About 250 million years ago, the global dinner table was abruptly cleared and reset. A wave of volcanic eruptions
across the Siberian steppes, possibly triggered by a meteor impact, sent lava pouring over nearly a million square miles. Ash blotted out the sun for millennia. Acid rains raked the face of the planet. Plant life in the oceans and on land died off, and the atmosphere grew thick with carbon dioxide, making it all but unbreathable. This cataclysm, called the Permian extinction, eliminated 90 percent of marine species and 70 percent of land species (even most insects, which often escape such catastrophes). It was the biggest mass extinction in the history of life, a bookend to the Cambrian explosion 250 million years earlier.

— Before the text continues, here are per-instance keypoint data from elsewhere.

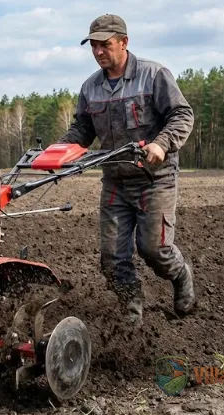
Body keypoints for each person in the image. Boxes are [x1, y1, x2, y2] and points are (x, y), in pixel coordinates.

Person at [57, 13, 196, 327]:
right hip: (116, 180)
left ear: (124, 42)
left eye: (105, 44)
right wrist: (57, 153)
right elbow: (82, 130)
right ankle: (131, 315)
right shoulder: (90, 87)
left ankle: (181, 274)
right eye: (93, 46)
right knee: (112, 259)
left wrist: (162, 144)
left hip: (154, 179)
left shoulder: (154, 75)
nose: (98, 52)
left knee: (154, 249)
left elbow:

Into this blighted landscape sauntered two quite different kinds of animals: dinosaurs, and creatures that looked something like small furry lizards. The outlines of this story are familiar: dinosaurs dominated the planet until their own end came, while early mammals stayed out of their way, waiting their turn. But in the shadows and hollows where mammals skulked, a different storyline was unfolding.

One of these protomammals,
Morganucodon oehleri
, lived about 50 million years after the Permian extinction. It wasn't cuddly;
Morganucodon
laid eggs, and its long snout and ambling gait were reptilian. It had some mammalian traits: fur, warm-bloodedness, and a secondary joint in its jaw. But what really placed
Morganucodon
closer to the mammal camp were its heightened perceptions, forged around its endless hunt for food, which became the object of complex strategies and vivid gratification—the earliest stirrings of humans' grand culinary passions.

Morganucodon
was a wisp of a beast, shorter than a man's finger, but its whole body responded to the world. In a single moment, it could register the scent of a tiny lizard a hundred feet away, a termite mound over the next rise, and a dinosaur
across a bog. Its eyes could spy predators in the dark. It could sense animals moving nearby via slight shifts in airflow over its fur. Whiskers helped it root through the underbrush for food. It usually found what it was looking for: trails that led to anthills, worms and grubs under rotting tree trunks, tinier mammals skittering across its path. Mealtimes, which in earlier epochs were all about filling the stomach and closing the abyss of hunger, were now focused more on the delicate senses of the mouth, offering earthy flavors and hints of pleasure.

This was the world of the scavenger. If food wasn't quickly and efficiently obtained, eaten, and digested, a
Morganucodon
would die, either of starvation or as some dinosaur's snack. Mammals' signature advance—warm-bloodedness—reflects this desperation, and the crisp urgency of each meal. Cold-blooded dinosaurs could eat and rest at varying tempos depending on how hot or cold it was, husbanding their energy. Mammals had to be constantly on the hunt, and good at it, because the metabolic furnace that maintained their body temperature demanded far more calories (a modern mammal at rest consumes seven to ten times the energy of a reptile the same size). As time went by and dinosaurs grew larger, mammals had to pour still more energy into evading them.